Requirement:
In the article on Red Lobster seeking a buyer, who was recently appointed the chain's CEO?

Text under study:

Business

Red Lobster seeks a buyer as it looks to avoid bankruptcy filing

The Times Square Red Lobster will be offering free all-you-can-eat lobster to a select few customers on March 28.
Richard Levine | Corbis News | Getty Images

Beleaguered seafood chain Red Lobster is seeking a buyer as it looks to avoid filing for bankruptcy, CNBC has learned. 

The company has considered filing for bankruptcy to help it restructure its debt and get out of a number of costly and lengthy leases, but it’s also sought a buyer in recent months, people familiar with the matter told CNBC. 

At least one firm had been interested in buying the chain, but a deal never came to fruition.

It’s unclear how the chain will ultimately resolve its financial woes. Red Lobster could secure a buyer, it could declare bankruptcy or its lenders could take control of the company.

Even if Red Lobster finds a buyer, it would be hard for it to avoid filing for Chapter 11 as it is trying to get out of many leases and those contracts can be difficult to break outside of bankruptcy, the people said.  

Bloomberg first reported that Red Lobster was mulling a Chapter 11 filing last week. Red Lobster didn’t return a request for comment. 

The longtime chain, known for its cheddar bay biscuits and unlimited shrimp, is looking for a new home at a time when capital is expensive and large restaurant groups are feeling cautious as the broader casual-dining segment lags.

For the past decade amidst ownership changes, Red Lobster has taken on debt and entered into a number of long-term leases across its 700-plus locations, which have weighed on its balance sheet. 

Jonathan Tibus, a managing partner with advisory firm Alvarez & Marsal, was recently appointed Red Lobster CEO after numerous C-suite departures. That turnover has made it difficult for the chain to implement a turnaround.

Provided records:
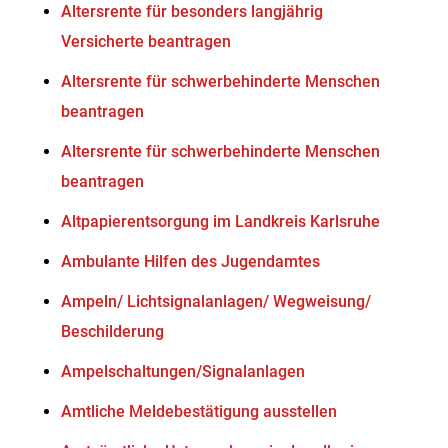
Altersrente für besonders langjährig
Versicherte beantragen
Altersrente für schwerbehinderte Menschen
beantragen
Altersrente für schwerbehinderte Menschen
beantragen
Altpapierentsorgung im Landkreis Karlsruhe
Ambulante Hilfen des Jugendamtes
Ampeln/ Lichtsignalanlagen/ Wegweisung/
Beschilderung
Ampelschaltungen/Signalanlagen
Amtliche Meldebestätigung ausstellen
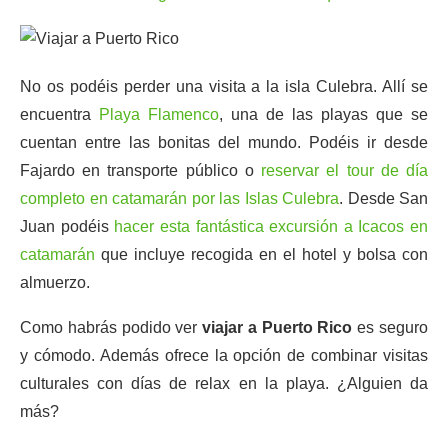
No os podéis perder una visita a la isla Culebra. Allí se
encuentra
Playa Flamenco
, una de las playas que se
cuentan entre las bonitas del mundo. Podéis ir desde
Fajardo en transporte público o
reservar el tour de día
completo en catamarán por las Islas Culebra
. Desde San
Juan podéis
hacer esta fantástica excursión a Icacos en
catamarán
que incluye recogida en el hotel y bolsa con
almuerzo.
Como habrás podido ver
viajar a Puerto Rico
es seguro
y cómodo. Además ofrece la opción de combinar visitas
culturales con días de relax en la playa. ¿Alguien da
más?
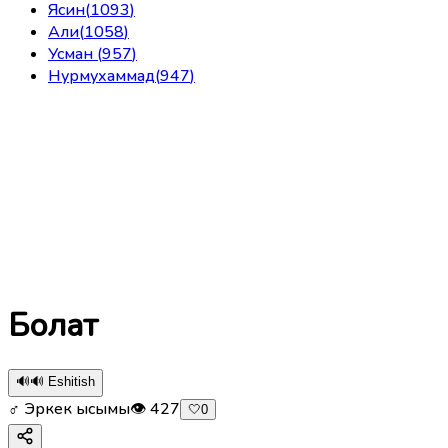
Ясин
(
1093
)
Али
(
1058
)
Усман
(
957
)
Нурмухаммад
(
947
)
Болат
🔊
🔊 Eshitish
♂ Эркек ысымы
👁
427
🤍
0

--

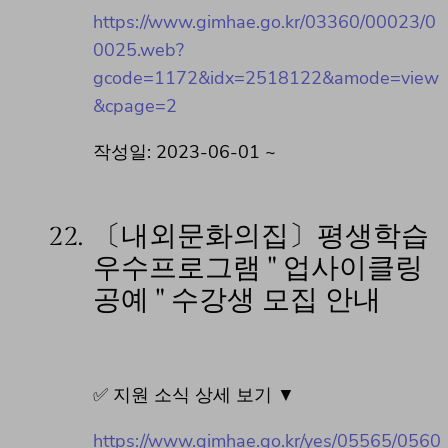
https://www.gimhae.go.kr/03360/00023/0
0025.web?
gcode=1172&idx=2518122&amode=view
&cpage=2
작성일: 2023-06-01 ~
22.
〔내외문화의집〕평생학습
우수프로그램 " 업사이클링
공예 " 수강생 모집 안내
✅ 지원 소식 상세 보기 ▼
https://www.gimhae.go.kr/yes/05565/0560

...

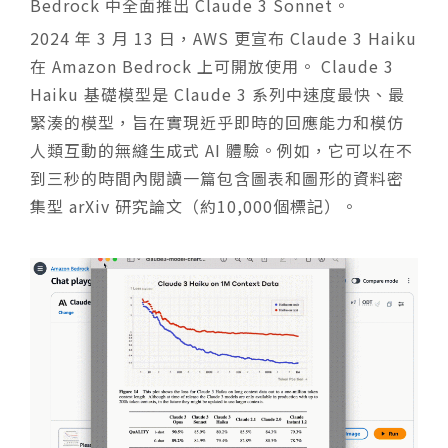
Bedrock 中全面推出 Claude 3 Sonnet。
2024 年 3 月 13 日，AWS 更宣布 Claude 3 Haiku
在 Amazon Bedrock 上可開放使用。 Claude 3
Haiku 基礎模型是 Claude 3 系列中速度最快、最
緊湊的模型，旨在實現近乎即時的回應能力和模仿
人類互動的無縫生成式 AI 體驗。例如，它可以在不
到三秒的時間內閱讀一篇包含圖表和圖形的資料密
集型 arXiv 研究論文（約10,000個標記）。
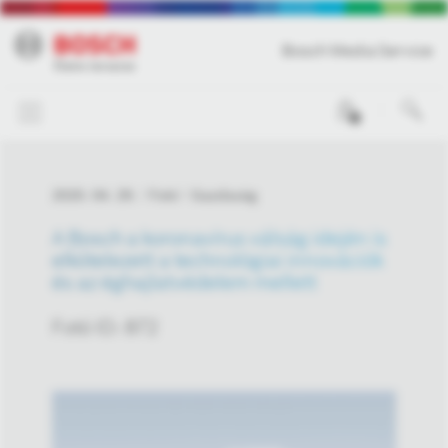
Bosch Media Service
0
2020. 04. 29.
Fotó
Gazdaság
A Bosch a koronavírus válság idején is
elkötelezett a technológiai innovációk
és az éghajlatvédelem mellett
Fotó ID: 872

Answer to this task:
Jonathan Tibus, a managing partner with the advisory firm Alvarez & Marsal.